Filter the entries below, keeping every line that has the word "also".
_ _ _
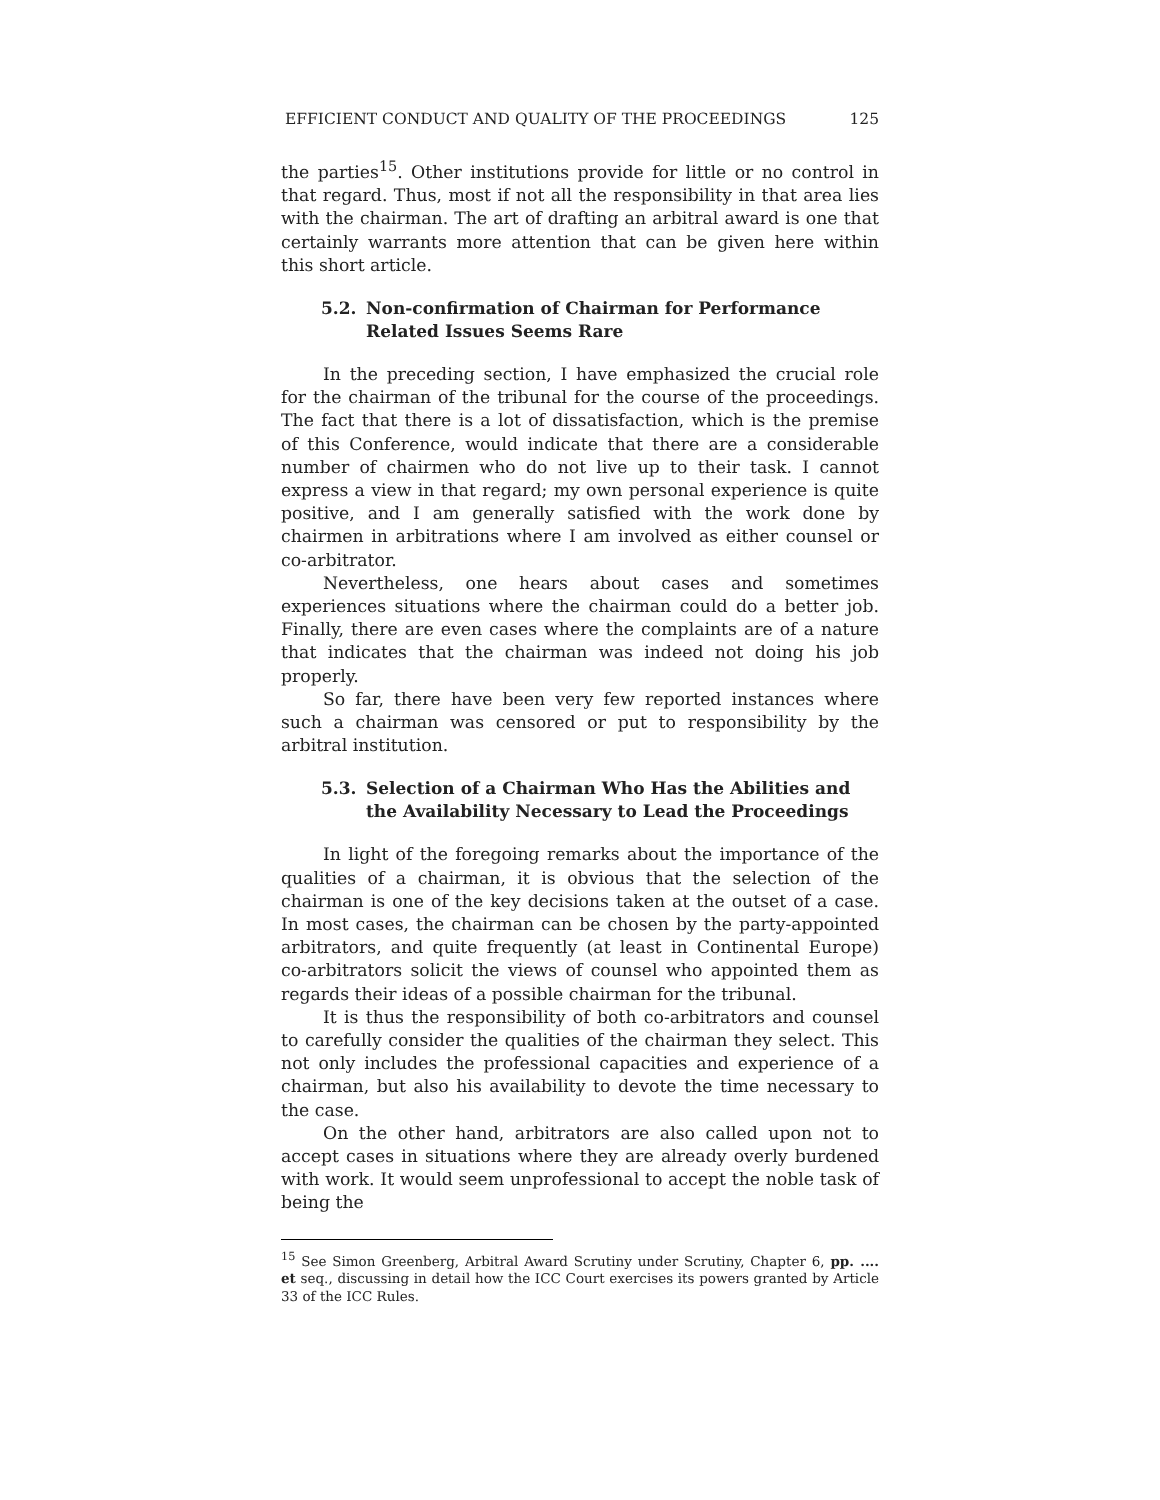EFFICIENT CONDUCT AND QUALITY OF THE PROCEEDINGS 125
the parties<sup>15</sup>. Other institutions provide for little or no control in that regard. Thus, most if not all the responsibility in that area lies with the chairman. The art of drafting an arbitral award is one that certainly warrants more attention that can be given here within this short article.
5.2. Non-confirmation of Chairman for Performance Related Issues Seems Rare
In the preceding section, I have emphasized the crucial role for the chairman of the tribunal for the course of the proceedings. The fact that there is a lot of dissatisfaction, which is the premise of this Conference, would indicate that there are a considerable number of chairmen who do not live up to their task. I cannot express a view in that regard; my own personal experience is quite positive, and I am generally satisfied with the work done by chairmen in arbitrations where I am involved as either counsel or co-arbitrator.
Nevertheless, one hears about cases and sometimes experiences situations where the chairman could do a better job. Finally, there are even cases where the complaints are of a nature that indicates that the chairman was indeed not doing his job properly.
So far, there have been very few reported instances where such a chairman was censored or put to responsibility by the arbitral institution.
5.3. Selection of a Chairman Who Has the Abilities and the Availability Necessary to Lead the Proceedings
In light of the foregoing remarks about the importance of the qualities of a chairman, it is obvious that the selection of the chairman is one of the key decisions taken at the outset of a case. In most cases, the chairman can be chosen by the party-appointed arbitrators, and quite frequently (at least in Continental Europe) co-arbitrators solicit the views of counsel who appointed them as regards their ideas of a possible chairman for the tribunal.
It is thus the responsibility of both co-arbitrators and counsel to carefully consider the qualities of the chairman they select. This not only includes the professional capacities and experience of a chairman, but also his availability to devote the time necessary to the case.
On the other hand, arbitrators are also called upon not to accept cases in situations where they are already overly burdened with work. It would seem unprofessional to accept the noble task of being the
<sup>15</sup> See Simon Greenberg, Arbitral Award Scrutiny under Scrutiny, Chapter 6, pp. .... et seq., discussing in detail how the ICC Court exercises its powers granted by Article 33 of the ICC Rules.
_ _ _
RESULT OF THE TASK:
It is thus the responsibility of both co-arbitrators and counsel to carefully consider the qualities of the chairman they select. This not only includes the professional capacities and experience of a chairman, but also his availability to devote the time necessary to the case.
On the other hand, arbitrators are also called upon not to accept cases in situations where they are already overly burdened with work. It would seem unprofessional to accept the noble task of being the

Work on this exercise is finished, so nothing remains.